What this task involves | Print the listing below line for line with nothing changed, but leave out the pictures.

Data shown |
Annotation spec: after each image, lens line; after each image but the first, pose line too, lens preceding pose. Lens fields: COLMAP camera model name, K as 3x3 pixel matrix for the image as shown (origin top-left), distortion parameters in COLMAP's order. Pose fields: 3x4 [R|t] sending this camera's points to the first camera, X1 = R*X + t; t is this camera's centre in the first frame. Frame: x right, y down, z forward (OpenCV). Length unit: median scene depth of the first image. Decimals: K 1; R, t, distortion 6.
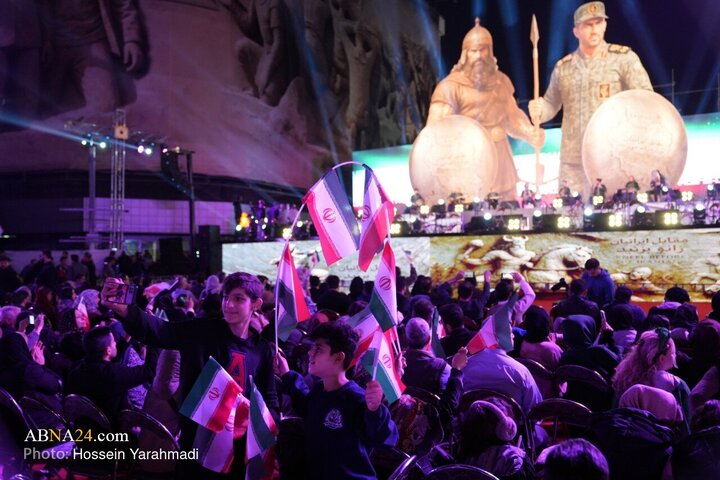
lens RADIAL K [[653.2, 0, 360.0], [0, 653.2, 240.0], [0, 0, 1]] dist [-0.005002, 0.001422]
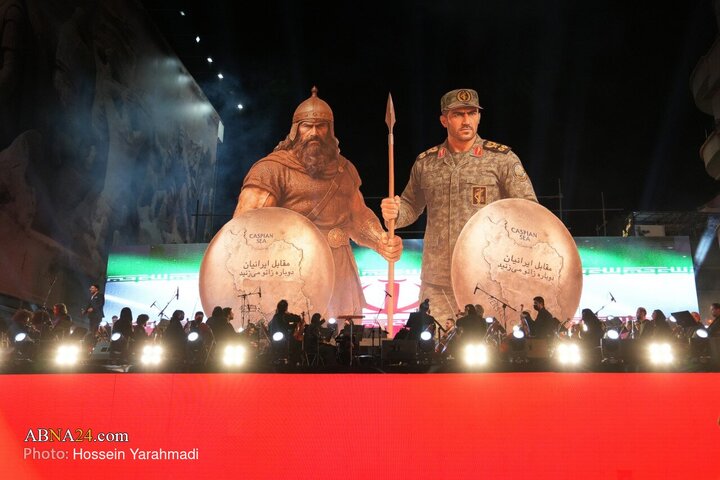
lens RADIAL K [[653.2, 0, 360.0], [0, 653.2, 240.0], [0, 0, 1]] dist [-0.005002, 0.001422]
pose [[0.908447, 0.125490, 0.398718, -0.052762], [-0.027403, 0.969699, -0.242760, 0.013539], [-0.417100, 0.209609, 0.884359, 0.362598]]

Written response |
Annotation spec: after each image, lens line; after each image but the first, pose line too, lens preceding pose. Lens fields: COLMAP camera model name, K as 3x3 pixel matrix for the image as shown (origin top-left), distortion parameters in COLMAP's order. Pose fields: 3x4 [R|t] sending this camera's points to the first camera, X1 = R*X + t; t is this camera's centre in the first frame. Frame: x right, y down, z forward (OpenCV). Length unit: median scene depth of the first image. Decimals: K 1; R, t, distortion 6.
lens RADIAL K [[653.2, 0, 360.0], [0, 653.2, 240.0], [0, 0, 1]] dist [-0.005002, 0.001422]
lens RADIAL K [[653.2, 0, 360.0], [0, 653.2, 240.0], [0, 0, 1]] dist [-0.005002, 0.001422]
pose [[0.908447, 0.125490, 0.398718, -0.052762], [-0.027403, 0.969699, -0.242760, 0.013539], [-0.417100, 0.209609, 0.884359, 0.362598]]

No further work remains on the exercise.